▶ **Given text**:
******************************

Brad Russell wrote this is a chapter of the KCIS Survival Guide.
This guide was sent to all new teachers coming to teach at the Kang Chiao International School in Huaqiao.
Whether you’re a die hard gamer or you just want your mom to know you’re safe and sound in China, access to electronics, the internet and the outside world is going to be important during your stay here.
The Great Firewall (防⽕ 城 fánghuǒ chángchéng), first came about in 1997 when China passed the CL97 law to criminalize cyber crimes. While the law was deemed pretty vague and ambiguous, it eventually led to the censorship of the internet in China. Now, sites including Facebook, Instagram, anything Google related, Vimeo, pornhub and even the New York Times are inaccessible. Of course, people are resourceful and there are many ways to get around the firewall including the use of virtual private networks (VPNs).
If you’ve got a smartphone, tablet or computer we recommend you install a VPN provider before you arrive. Kang Chao runs the internet through a VPN which is handy when you want to share YouTube videos with your classes. However, it can be unreliable at times and we probably shouldn’t sit around on Facebook all day – it’s at home that you’re really going to want that VPN. Check out the info on VPN options below.
Let’s take a step backward now though because a VPN is as useful as a sack of rotten potatoes if you don’t have access to the internet! Getting set up is relatively straightforward and generally made easier with the help of someone who speaks Chinese. Check out the living section to help you get through the internet set up process!

******************************

▶ **Requirement A**: Which devices does the guide chapter recommend installing a VPN provider on before arrival?
▶ **Requirement B**:
Answer these questions from the guide chapter, one per line:
(i) In what year did China pass the CL97 law?
(ii) To whom was the guide sent?
(iii) What does the school run its internet through?

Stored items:
******************************

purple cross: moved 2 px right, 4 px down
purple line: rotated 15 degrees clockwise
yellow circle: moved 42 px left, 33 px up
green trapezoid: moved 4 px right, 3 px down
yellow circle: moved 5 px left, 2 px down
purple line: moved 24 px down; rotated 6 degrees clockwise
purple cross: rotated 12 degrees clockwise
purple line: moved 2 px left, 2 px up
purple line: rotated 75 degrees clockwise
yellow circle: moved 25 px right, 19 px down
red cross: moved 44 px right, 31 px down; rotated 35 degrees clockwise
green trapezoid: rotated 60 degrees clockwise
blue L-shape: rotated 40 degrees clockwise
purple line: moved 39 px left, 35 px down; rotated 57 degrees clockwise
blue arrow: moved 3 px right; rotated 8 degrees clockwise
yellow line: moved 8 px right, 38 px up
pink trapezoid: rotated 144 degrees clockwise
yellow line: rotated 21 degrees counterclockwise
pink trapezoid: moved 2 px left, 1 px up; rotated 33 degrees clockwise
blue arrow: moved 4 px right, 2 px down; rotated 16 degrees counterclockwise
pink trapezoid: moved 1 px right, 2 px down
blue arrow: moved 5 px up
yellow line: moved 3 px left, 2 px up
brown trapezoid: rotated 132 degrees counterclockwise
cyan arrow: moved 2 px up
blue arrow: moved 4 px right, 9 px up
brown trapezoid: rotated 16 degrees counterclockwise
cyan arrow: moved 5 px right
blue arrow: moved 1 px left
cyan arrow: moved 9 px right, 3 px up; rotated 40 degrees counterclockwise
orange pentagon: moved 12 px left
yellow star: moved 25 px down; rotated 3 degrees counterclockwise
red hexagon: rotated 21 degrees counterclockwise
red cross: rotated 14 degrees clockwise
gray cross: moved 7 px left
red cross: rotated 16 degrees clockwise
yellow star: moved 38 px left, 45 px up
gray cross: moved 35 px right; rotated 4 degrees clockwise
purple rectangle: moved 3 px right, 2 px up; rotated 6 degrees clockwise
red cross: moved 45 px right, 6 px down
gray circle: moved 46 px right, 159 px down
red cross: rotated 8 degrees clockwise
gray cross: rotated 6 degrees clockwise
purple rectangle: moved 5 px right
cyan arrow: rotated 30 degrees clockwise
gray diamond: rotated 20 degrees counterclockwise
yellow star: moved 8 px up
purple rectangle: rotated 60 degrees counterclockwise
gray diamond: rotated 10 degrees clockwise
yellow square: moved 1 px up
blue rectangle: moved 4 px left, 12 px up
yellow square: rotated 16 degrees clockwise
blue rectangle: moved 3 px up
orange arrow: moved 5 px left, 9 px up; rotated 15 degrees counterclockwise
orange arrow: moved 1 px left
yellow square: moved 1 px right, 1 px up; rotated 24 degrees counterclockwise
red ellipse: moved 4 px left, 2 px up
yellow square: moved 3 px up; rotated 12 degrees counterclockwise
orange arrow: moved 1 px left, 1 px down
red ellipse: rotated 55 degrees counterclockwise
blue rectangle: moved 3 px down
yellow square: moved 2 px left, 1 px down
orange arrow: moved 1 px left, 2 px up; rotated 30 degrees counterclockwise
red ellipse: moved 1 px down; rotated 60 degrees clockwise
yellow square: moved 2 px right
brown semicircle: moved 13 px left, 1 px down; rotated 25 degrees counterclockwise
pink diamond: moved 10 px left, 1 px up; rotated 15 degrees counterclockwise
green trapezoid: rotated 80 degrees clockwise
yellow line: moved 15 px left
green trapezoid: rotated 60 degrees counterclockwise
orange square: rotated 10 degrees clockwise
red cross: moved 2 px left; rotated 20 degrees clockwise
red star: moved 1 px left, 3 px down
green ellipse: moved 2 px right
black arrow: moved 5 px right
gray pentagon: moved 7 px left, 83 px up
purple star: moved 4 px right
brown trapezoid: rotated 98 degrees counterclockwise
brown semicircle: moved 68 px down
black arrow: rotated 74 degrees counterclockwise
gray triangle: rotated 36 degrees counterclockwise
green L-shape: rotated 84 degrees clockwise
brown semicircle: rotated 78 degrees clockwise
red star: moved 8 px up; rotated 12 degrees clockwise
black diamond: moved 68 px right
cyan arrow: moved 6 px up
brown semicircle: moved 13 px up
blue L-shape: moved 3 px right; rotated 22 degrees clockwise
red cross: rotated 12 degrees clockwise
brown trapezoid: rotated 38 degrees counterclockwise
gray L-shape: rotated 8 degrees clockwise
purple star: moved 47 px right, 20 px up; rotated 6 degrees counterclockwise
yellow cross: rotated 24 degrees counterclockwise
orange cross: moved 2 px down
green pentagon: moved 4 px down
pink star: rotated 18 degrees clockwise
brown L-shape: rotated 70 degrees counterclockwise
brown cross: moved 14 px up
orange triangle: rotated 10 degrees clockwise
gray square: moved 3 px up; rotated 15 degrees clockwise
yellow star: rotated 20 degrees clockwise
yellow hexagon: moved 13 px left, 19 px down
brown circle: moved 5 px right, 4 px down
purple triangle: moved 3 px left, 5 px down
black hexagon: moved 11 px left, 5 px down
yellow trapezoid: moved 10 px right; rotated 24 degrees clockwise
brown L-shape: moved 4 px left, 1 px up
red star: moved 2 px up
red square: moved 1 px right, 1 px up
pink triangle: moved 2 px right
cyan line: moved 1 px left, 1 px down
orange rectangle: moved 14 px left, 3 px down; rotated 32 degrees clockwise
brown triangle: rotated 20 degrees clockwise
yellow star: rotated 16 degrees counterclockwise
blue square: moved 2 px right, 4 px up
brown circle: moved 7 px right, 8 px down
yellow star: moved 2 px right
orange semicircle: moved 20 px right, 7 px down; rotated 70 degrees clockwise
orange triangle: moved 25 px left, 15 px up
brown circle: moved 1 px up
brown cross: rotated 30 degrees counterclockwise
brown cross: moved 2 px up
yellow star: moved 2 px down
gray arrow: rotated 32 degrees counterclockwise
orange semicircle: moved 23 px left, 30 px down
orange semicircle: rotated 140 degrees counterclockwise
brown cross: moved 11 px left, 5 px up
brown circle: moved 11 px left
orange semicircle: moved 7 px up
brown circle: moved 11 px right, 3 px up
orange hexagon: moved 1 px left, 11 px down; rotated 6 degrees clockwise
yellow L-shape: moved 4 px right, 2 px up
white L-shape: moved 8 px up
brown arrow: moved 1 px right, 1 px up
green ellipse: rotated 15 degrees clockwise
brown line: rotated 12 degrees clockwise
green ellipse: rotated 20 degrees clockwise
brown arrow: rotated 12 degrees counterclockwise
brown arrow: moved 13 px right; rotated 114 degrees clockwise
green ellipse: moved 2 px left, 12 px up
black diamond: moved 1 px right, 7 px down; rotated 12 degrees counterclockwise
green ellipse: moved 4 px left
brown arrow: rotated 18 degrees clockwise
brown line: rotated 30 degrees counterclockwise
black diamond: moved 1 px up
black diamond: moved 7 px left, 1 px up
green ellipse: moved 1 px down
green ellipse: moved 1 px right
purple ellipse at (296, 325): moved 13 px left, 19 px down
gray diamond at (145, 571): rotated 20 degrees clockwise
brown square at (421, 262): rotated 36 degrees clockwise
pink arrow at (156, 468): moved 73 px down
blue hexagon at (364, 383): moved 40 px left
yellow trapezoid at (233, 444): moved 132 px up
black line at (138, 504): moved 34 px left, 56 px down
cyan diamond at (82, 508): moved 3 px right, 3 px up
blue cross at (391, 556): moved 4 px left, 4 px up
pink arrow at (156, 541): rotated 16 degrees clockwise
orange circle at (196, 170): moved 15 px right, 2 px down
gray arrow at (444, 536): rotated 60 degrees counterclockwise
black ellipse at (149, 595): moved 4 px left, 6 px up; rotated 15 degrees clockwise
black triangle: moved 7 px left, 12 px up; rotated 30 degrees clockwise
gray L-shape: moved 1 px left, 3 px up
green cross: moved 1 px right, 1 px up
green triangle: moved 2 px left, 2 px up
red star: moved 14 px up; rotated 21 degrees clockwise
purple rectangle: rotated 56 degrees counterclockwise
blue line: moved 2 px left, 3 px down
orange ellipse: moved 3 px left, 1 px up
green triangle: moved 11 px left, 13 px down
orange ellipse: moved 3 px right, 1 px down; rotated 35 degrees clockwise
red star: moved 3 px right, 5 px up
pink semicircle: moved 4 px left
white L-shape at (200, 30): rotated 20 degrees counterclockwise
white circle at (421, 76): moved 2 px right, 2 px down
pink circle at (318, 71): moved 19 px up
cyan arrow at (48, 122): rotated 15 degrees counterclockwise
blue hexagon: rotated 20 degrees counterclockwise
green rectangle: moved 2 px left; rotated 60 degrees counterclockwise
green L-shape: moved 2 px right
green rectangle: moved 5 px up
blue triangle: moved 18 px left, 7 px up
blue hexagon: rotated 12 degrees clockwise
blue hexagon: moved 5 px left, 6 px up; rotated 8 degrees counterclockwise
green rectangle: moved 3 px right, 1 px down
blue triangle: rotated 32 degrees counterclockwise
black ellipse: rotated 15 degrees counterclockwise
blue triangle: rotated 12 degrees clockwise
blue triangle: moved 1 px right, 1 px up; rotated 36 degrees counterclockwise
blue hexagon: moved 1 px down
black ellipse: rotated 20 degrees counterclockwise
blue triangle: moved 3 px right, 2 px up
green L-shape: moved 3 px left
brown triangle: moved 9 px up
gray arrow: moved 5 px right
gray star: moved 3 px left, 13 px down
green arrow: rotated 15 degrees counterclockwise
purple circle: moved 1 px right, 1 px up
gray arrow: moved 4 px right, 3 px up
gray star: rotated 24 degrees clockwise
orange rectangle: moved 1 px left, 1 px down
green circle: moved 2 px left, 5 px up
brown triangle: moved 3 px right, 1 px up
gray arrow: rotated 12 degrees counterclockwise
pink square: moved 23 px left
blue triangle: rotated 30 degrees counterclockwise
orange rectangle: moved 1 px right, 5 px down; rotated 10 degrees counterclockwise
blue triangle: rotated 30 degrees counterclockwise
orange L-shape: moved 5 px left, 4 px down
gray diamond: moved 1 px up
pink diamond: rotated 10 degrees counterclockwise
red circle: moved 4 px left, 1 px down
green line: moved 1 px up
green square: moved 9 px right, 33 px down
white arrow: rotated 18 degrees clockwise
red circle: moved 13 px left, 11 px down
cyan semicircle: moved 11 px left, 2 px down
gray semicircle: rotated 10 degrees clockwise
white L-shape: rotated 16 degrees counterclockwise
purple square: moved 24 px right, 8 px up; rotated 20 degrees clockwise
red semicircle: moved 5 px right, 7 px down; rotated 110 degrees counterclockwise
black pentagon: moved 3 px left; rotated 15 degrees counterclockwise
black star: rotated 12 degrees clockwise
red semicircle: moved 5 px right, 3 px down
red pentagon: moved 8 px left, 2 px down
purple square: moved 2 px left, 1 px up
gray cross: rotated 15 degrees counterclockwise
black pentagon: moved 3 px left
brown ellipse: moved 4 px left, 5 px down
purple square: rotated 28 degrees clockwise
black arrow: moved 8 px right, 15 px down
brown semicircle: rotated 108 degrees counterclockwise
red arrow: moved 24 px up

******************************

▶ **Task output A**: A smartphone, a tablet and a computer.

▶ **Task output B**:
(i) 1997
(ii) All new teachers coming to teach at the Kang Chiao International School in Huaqiao
(iii) A VPN